English former railway company

 Darlington Street Railroad operated a tramway service in Darlington, England, between 1862 and 1865.

==History==

It was the brainchild of George Francis Train, who had previously attempted to introduce horse tramway services in Birkenhead and London. The company was authorised to raise capital of up to £4,000 and they appointed a contractor for the line, Mr. Hathaway and the rails were manufactured by Barningham of the Albert Hill iron works. The line was laid between the market place and the Stockton and Darlington Railway station and the Workman’s Institute on the Durham Road. Trial tips were operated by the company on Thursday 26 December 1861 and it started public operation on 1 January 1862. There were two tram cars, the Nelson and the Wellington. The fare was 2d.
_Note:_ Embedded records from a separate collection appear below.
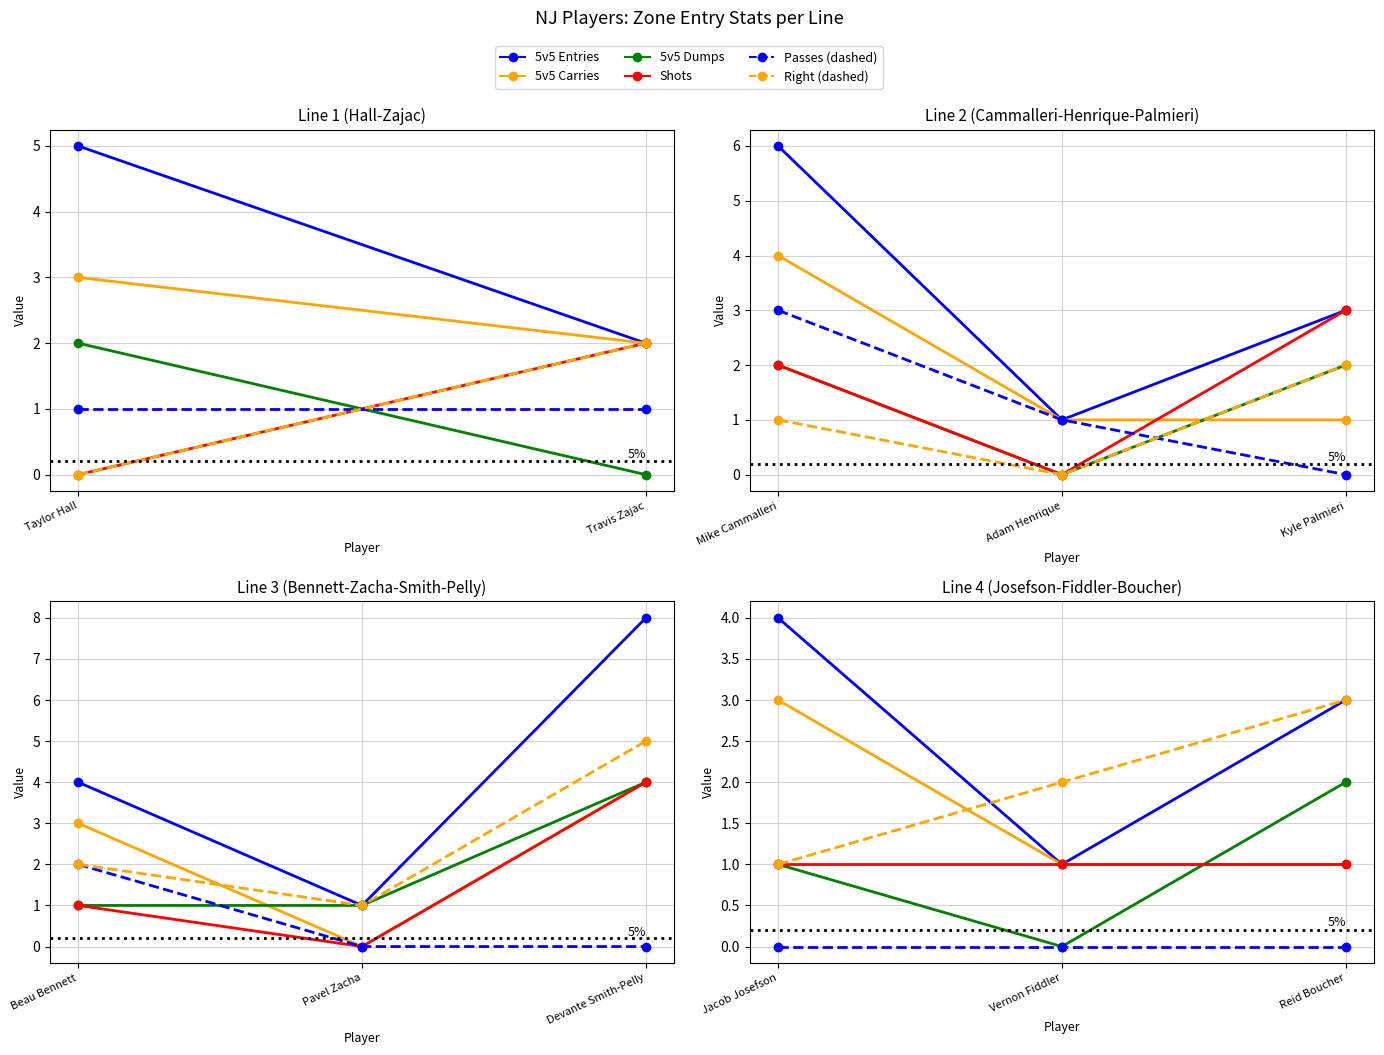

List the series in order of their peak value, lowest first.

Passes (dashed), Shots, 5v5 Dumps, 5v5 Carries, Right (dashed), 5v5 Entries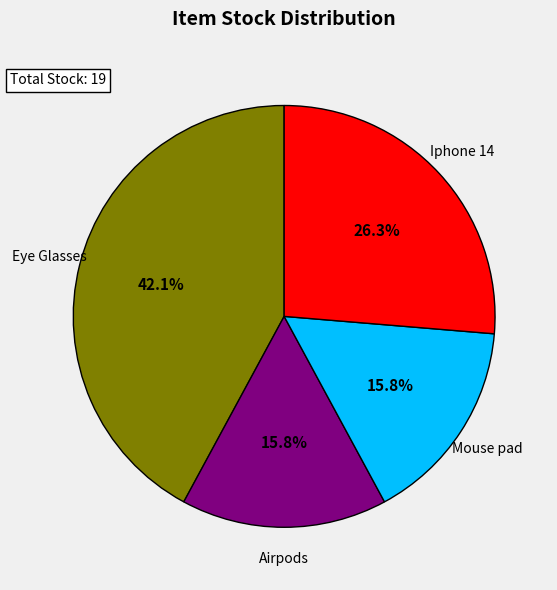

Is there any slice that represents more than half of the pie?

No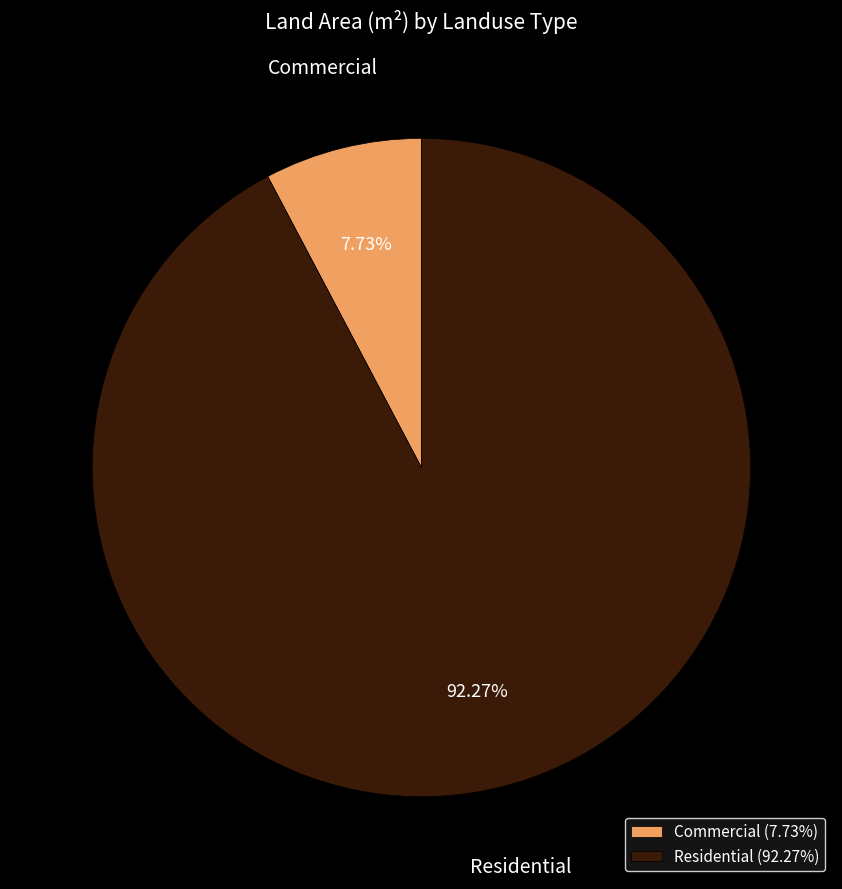

The Commercial slice represents 8% of the pie. True or false?

True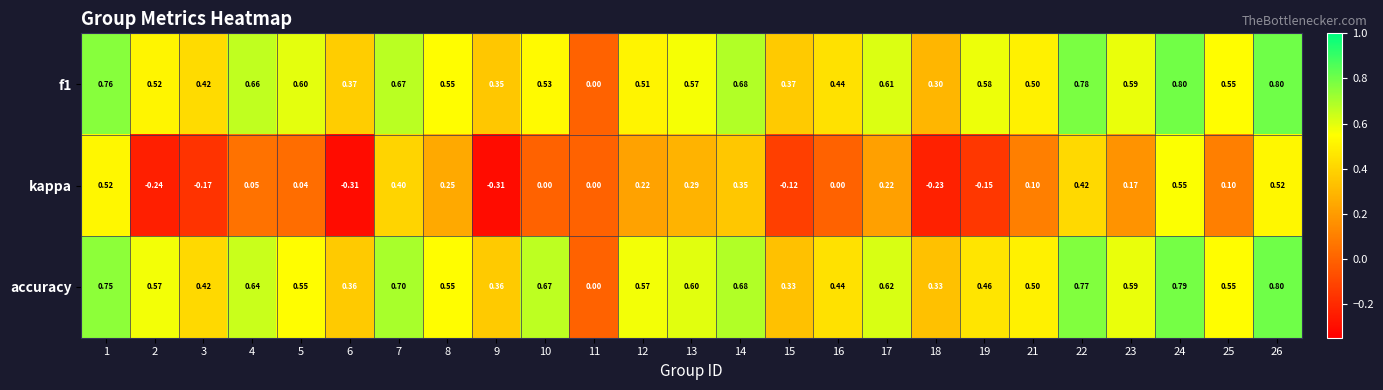

Between 1 and 6, which series saw the biggest shift?

kappa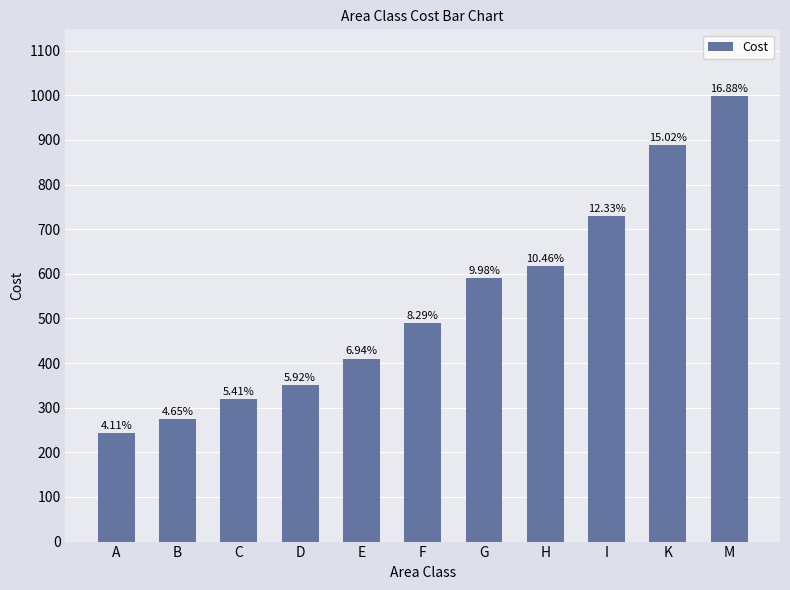

What is the ratio of the value at H to the value at F?

1.3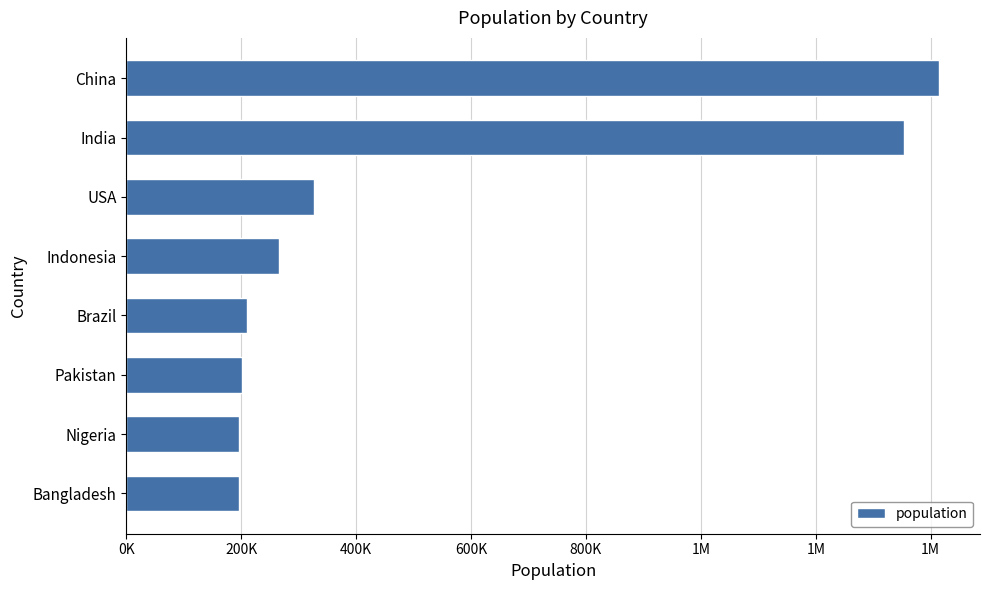

Does the chart contain any negative values?

No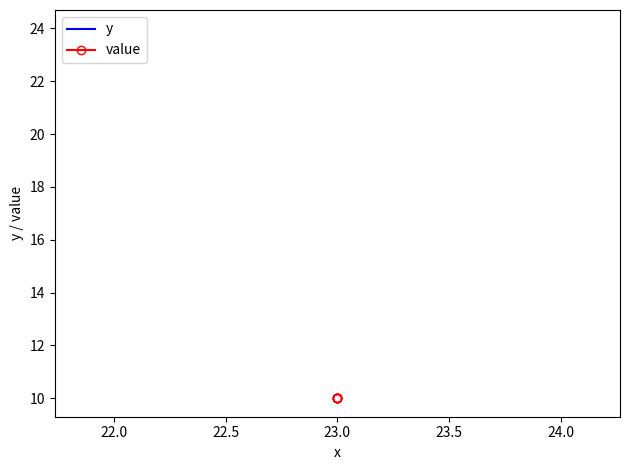

Which series changed the most between 21.5 and 24.5?

y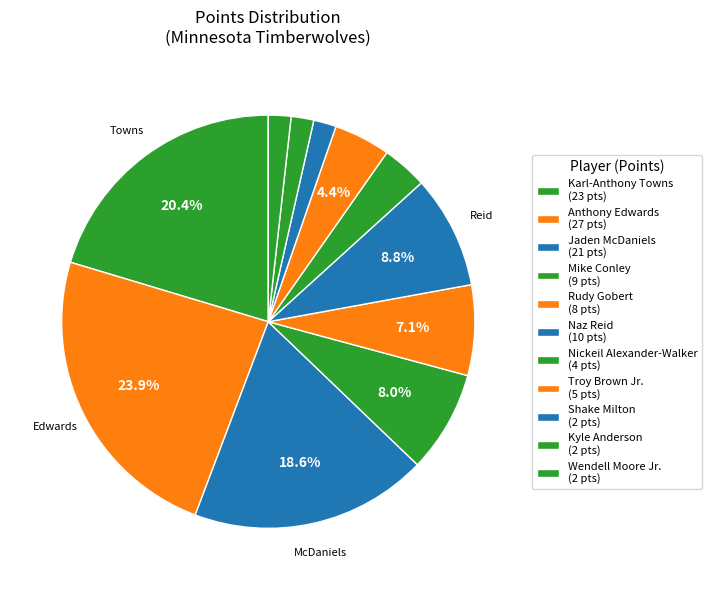

Is there any slice that represents more than half of the pie?

No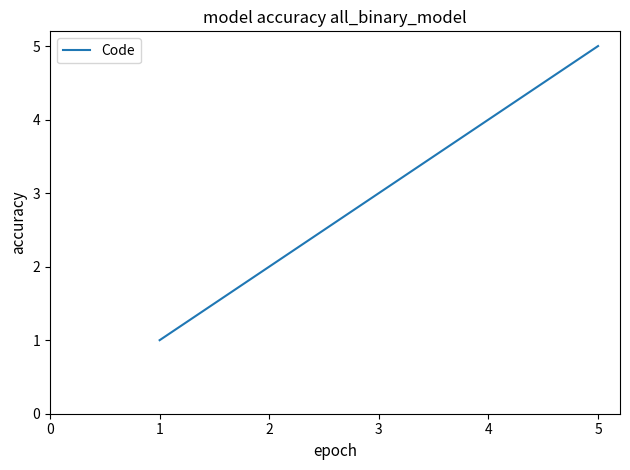

Rank the categories by value from highest to lowest.

5, 4, 3, 2, 1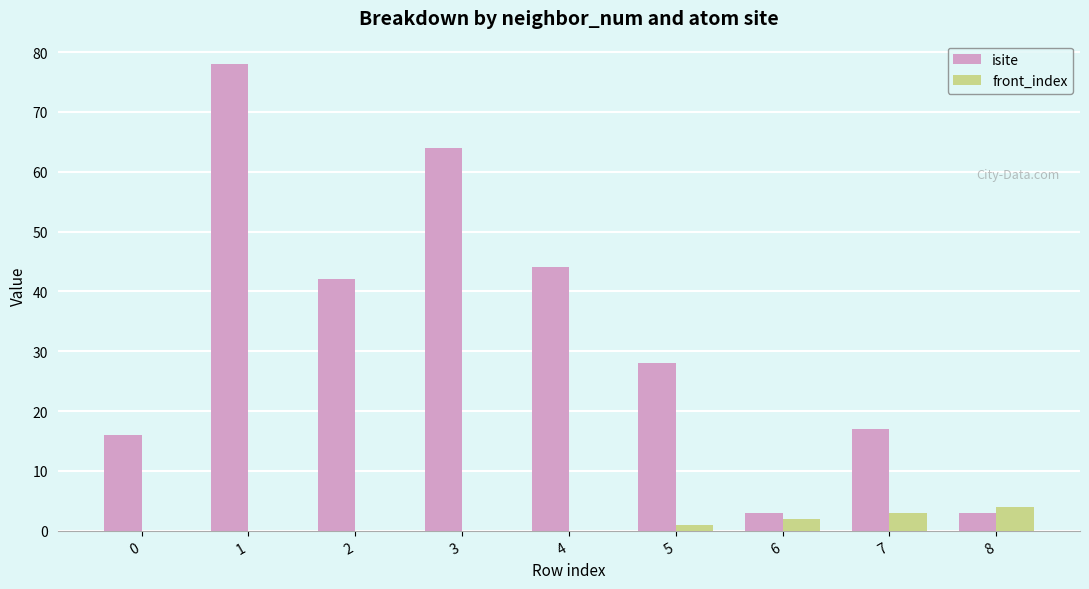

What value does the isite series have at 5?

28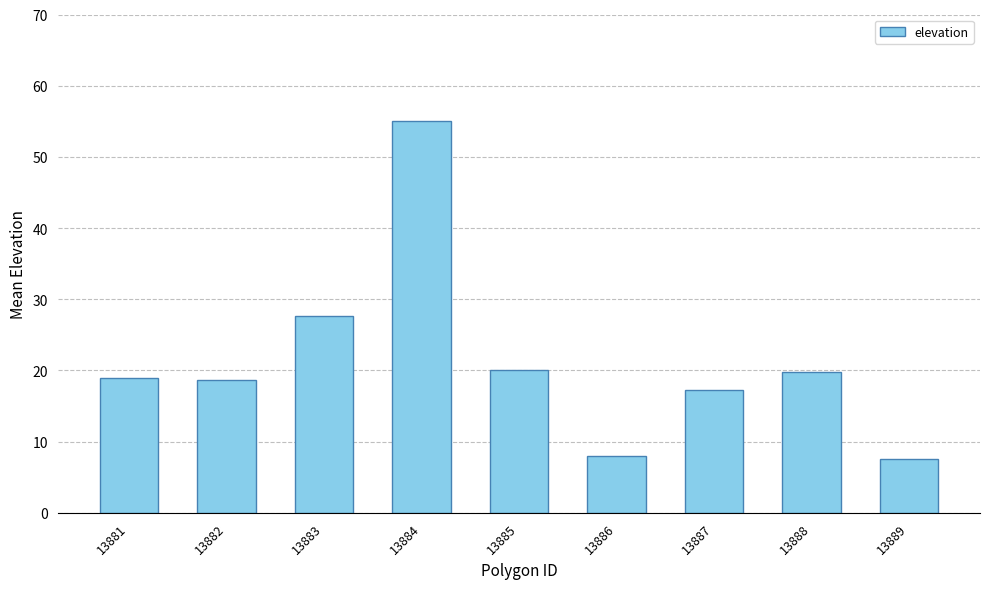

What is the greatest value displayed?

55.0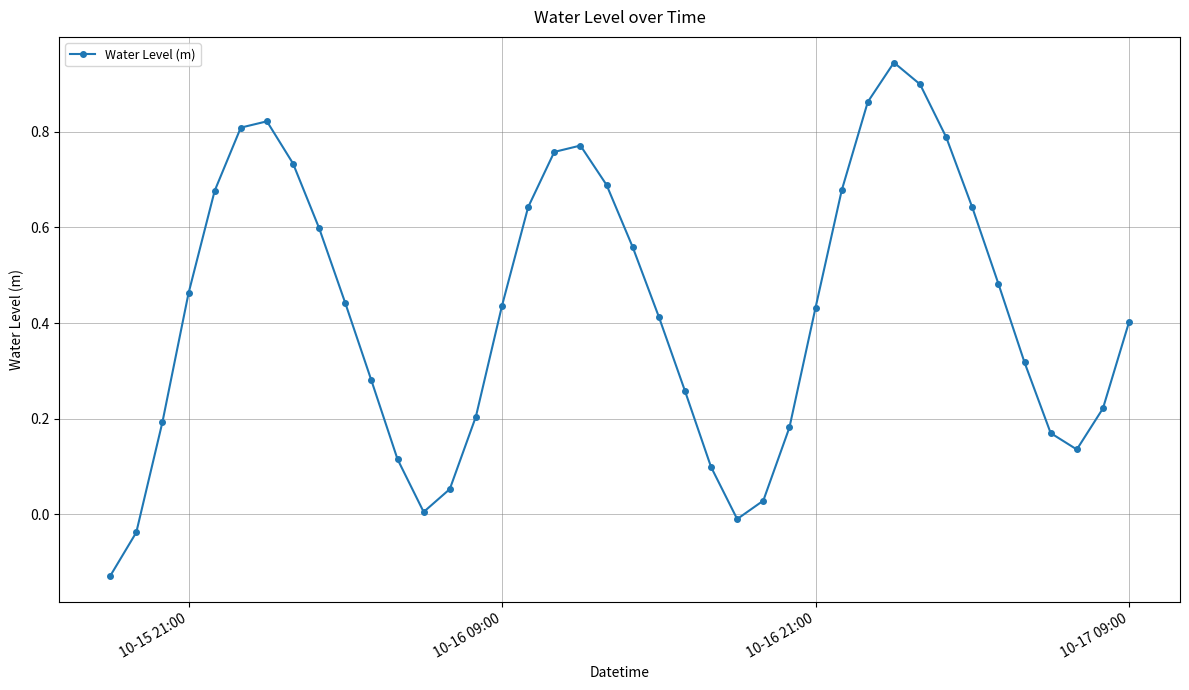

What is the difference between the maximum and minimum values?

1.1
In November 1862 a load of coals was emptied onto the rails outside the Three Tuns and blocked the line for over four hours. One of the tramcar drivers drove through the coals but this derailed the tramcar. The landlord and his men shovelled the coals back onto the line again. It encountered a number of other major issues including forgery of the tokens needed to use the trams; cows and farmers obstructing the line, and a case which reached Durham Summer Assizes in July 1864 where Charles Miller claimed £50 compensation for the loss of his greyhound.

There was a dispute with the county surveyor over the raised rails on Northgate Bridge, which prevented proper drainage of rainwater. The company agreed in July 1862 to raise the level of the roadway of the bridge to the level of the rail.

At the annual meeting in February 1864 it was reported that the company had made a loss of £110, as against a loss of £77 the previous year. The company had spent £3,704 out of the original capital, but was not proving commercially viable.

==Closure==

The last day of operation was 1 January 1865. At the annual meeting of shareholders on 28 January 1865 it was revealed that the accounts showed a loss of £250 10s 10d to 31 December 1864 and the directors were authorised to take up the rails and timber and realise the value of the properties of the company. The rails were removed in February, the company was officially declared bankrupt in November, and wound up in December.